L’adoption de la résolution du 21 février par le Conseil de Sécurité de l’ONU fit craindre la mise sous tutelle du Congo et, pour le Katanga, elle permettait d’expulser les mercenaires. Devant cette menace commune, l’entente entre Elisabethville et Léopoldville se resserra davantage. Le 24 février, l’annonce de l’arrivée des troupes de Gizenga à Luluabourg provoqua une panique dans les milieux du Gouvernement Central. 

Sur l’initiative de Tshombe, une réunion convoquée à Elisabethville réunit, à part Tshombe, Ileo et Kalonji qui signaient, le 27, un Protocole d’Accord militaire dirigé essentiellement contre l’ONU. Les signataires lui reprochaient sa passivité et son immixtion dans les problèmes politiques congolais. Cet Accord militaire serait complété par un Accord politique élaboré dans le même esprit à la Conférence qui sera convoquée à Tananarive. 

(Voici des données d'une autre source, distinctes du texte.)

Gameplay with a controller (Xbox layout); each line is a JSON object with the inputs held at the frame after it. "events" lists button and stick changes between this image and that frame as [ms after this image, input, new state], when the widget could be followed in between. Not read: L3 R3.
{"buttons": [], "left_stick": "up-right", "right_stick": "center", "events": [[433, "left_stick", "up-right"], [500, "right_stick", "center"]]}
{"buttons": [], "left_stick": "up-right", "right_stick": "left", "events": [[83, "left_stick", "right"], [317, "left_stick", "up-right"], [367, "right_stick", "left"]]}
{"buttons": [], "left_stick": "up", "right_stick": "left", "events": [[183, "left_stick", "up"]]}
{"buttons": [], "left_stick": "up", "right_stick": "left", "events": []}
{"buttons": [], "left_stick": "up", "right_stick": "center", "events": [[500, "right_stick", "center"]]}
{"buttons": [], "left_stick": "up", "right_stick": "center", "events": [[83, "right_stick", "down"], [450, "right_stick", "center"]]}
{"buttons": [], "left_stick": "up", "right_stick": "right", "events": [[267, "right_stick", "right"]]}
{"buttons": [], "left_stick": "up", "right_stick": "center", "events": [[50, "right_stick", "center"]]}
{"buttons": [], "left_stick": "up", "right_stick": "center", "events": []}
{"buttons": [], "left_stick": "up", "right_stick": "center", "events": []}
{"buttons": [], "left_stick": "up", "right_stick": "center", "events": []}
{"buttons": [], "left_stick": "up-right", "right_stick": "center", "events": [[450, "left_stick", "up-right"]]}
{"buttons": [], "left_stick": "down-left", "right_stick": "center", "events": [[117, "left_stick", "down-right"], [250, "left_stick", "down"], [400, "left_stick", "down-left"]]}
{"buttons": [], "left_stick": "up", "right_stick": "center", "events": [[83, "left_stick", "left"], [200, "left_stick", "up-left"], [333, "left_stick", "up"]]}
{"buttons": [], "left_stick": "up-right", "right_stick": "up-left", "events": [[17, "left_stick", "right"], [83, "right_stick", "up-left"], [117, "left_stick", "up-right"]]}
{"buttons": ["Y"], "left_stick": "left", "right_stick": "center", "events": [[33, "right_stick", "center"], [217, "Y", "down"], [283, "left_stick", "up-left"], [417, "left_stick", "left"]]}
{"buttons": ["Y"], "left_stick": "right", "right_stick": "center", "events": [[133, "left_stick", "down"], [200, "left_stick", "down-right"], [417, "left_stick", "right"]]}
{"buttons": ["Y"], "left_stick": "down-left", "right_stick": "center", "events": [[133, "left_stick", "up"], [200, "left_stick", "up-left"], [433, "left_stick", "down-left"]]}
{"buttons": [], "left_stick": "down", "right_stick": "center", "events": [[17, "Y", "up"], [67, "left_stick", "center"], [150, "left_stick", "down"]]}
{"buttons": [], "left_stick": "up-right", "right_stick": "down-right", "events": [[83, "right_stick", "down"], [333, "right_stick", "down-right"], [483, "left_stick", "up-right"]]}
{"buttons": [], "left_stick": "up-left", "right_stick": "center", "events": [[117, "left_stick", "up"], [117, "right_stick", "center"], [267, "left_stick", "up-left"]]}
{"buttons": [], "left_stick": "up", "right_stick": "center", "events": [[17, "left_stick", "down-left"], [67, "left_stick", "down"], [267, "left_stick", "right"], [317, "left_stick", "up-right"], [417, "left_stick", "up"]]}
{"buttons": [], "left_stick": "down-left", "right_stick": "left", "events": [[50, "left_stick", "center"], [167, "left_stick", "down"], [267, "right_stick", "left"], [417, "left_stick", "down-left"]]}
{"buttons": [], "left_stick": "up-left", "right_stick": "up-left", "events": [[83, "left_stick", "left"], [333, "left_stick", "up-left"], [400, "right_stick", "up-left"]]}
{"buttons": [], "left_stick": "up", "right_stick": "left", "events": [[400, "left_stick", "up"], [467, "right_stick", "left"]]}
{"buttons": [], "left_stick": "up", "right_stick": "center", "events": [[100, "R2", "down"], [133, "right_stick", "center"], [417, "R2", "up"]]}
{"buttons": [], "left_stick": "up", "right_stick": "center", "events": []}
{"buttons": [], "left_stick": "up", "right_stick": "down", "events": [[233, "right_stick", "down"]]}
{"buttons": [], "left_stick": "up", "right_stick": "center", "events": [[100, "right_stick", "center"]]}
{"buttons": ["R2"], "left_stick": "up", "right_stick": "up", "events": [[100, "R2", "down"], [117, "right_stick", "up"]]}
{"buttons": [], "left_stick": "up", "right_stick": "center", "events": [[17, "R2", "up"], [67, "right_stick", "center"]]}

La délégation de Léopoldville, partie le 3 mars, était composée de Messieurs Ileo, Adoula, Bolikango, Kamitatu et Kimvay.  Kasa-Vubu n’arrivera que le 5 mars. Au total, la Conférence avait réuni 12 délégations groupant 12 représentants. Gizenga ne viendra pas. A cette rencontre, les propositions katangaises allaient  servir de base aux 5 résolu-tions de la Conférence. ? 
Il faut remarquer que depuis la Conférence de Léopoldville, les provinces étaient appelées « Etats fédérés ». La formation d’une Confédération d’Etats souverains était à l’ordre du jour et Monsieur Kasa-Vubu était appelé à représenter la Confédération sur le plan international. Lorsque ces résolutions seront mises en appli-cation, la mission du Gouvernement Central prendra fin avec la constitution du Conseil d’Etat composé du Président de la Confédération et des Présidents des Etats membres. 

En conclusion, les résolutions de la Conférence de Tananarive n’ont pas recueilli l’unanimité des acteurs politiques. Kalonji, à la Commission Juridique, a orienté les travaux dans le sens de Tshombe. Les lumumbistes, qui pouvaient apporter un contrepoids étant absents, les travaux ont évolué à sens unique. C’est ainsi que l’idée d’une autre Conférence pour approfondir les résolutions de Tananarive était fixée. 
 

LA CONFERENCE DE COQUILHATVILLE

Il avait été décidé, lors de la Conférence précédente, une autre Conférence au cours de laquelle on étudierait les modalités d’exécution des résolutions de Tananarive. Initialement prévue à Kamina, celle-ci dut se tenir à Coquilhatville vu l’imminence de l’arrivée à Kamina des troupes de renfort de l’ONU pour attaquer les gendarmes katangais. 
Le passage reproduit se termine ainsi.